As I see it, there’s a process to follow in order to successfully examine and raise funding for a project. I’ve created the acronym D.E.A.L.: Demand, Economics, Approach, Location. If you’re thinking about buying a property, you can run the property through the DEAL process to ascertain whether or not it’s sound.

D is for Demand

When you’re looking at a property you’re planning to rent out, you need think about what level of demand there is for your intended property type.

Say you’re planning to get into the student accommodation sector – are there educational institutions in the area? Is it easy to get to nearby colleges on public transport? Basically, is there a demand for what you have in mind?

Generally, taking some time to do some research will help you figure out what kind of demand there is, before you get too far down the road.

E is for Economics

As I mentioned earlier, all too often I hear that someone hasn’t properly considered the economics of their deal. They look exclusively at whether or not they can afford the property and that’s it.
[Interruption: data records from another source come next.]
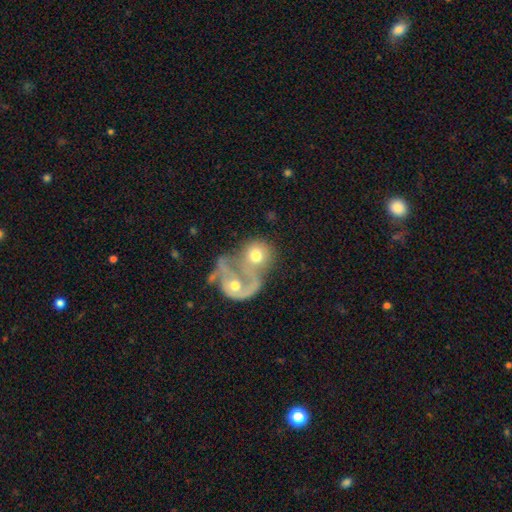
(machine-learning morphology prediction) smooth_or_featured: smooth (p=0.51) [alt: featured or disk p=0.41]
how_rounded: round (p=0.68) [alt: in between p=0.31]
merging: merger (p=0.73) [alt: none p=0.12]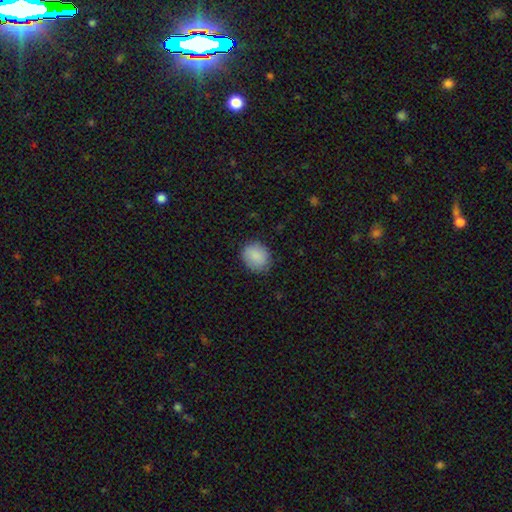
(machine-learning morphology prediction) type=smooth (88%); roundness=round (61%); merging=none (82%).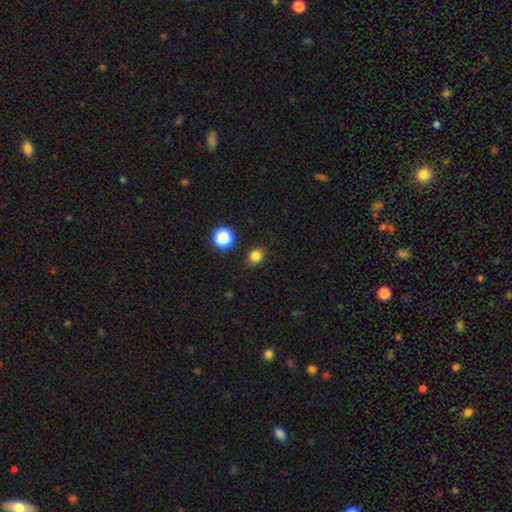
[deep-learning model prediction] Smooth or featured? Predicted: smooth (p=0.81). How rounded? Predicted: round (p=0.64). Merging? Predicted: none (p=0.86).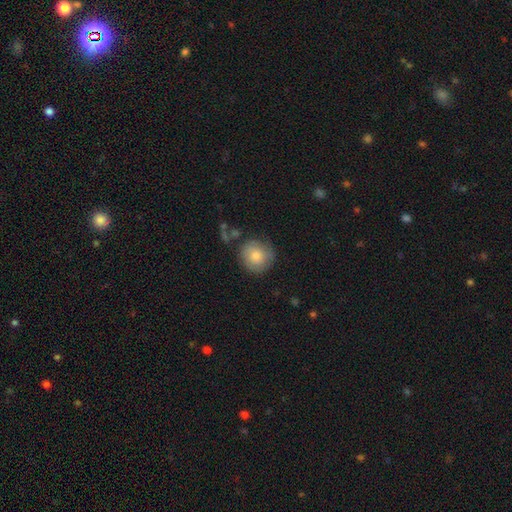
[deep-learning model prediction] This appears to be a smooth galaxy with no disk features (73%) that is round (92%). Merging: none (74%).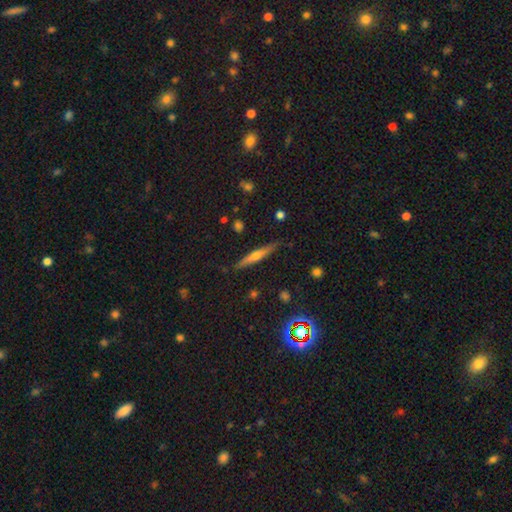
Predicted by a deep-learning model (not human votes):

Problems start to arise with other expenses that haven’t been considered. An apartment, for example, may have a block management charge or service charge in addition to your mortgage. You have to think about ongoing maintenance too – things can suddenly break and need to get them fixed.

These are the little things that people often get caught on: they don’t realise that it’s not just the mortgage they need to consider, it’s the peripheral costs too.

A is for Approach

When you’re thinking about a deal, you have to consider what approach you’re going to take to actually extract the maximum value.

What is your strategy for the property? You might be thinking about BRRR, or Airbnb, or you might be looking at buying a commercial unit and converting it to residential. I had great success buying a large commercial space and splitting it into smaller units.

Once you know which strategy you’re using, you need to be able to articulate it. If you’re going to talk to investors, you need to be able to tell them why you’ve chosen a particular strategy, what the benefits are, and what outcome you’re expecting.

L is for Location

As I said earlier, a mistake I see being made over and over is someone thinking that because they’ve bought in a ‘good’ area, they’ll automatically be able to raise funding.

But really, what makes an area good? Who would be a good area for? If, for example, I’m looking to find a place for my family, then a good area is somewhere that is safe and has a school nearby, that maybe has playgrounds in the area, or a park. If I’m trying to accommodate nurses or medical practitioners, then a good area would be close to the hospital.

A lot of the time people think that if there are good transport links, that makes for a good area. That might be the place that you would like to live in yourself, but it doesn’t necessarily tick the box for other people. Young professionals, for example, might not like the type of area that an older couple would like.

You need to think in the context of whether the area that you’re looking at, nice as it might be, is compatible with the type of tenant that you are looking to attract.

Summing up

So there you have my DEAL process. It covers just four items of many, but I think they’re the four principal items that are important.

Have a look at the property you’re looking at and think about it in the DEAL context. Does it stack up now? Is it as good as you thought it was? If it’s good, and you can demonstrate to a lender that you’ve looked at all of these different things, it’s going to reassure the lender, or the investor. It will show that whilst you might not be an expert, you’ll certainly have done more homework than a lot of people applying for similar loans.

Raising the funding for your investments is hard work, and you might face a lot of rejection, especially early on, so it’s very important to be persistent and keep on pushing through. If you’re really serious about becoming a property investor, then you have to bring some tenacity to it, and also some resilience: you will face challenges, but at the end of the day, it’s definitely a worthwhile industry to be in!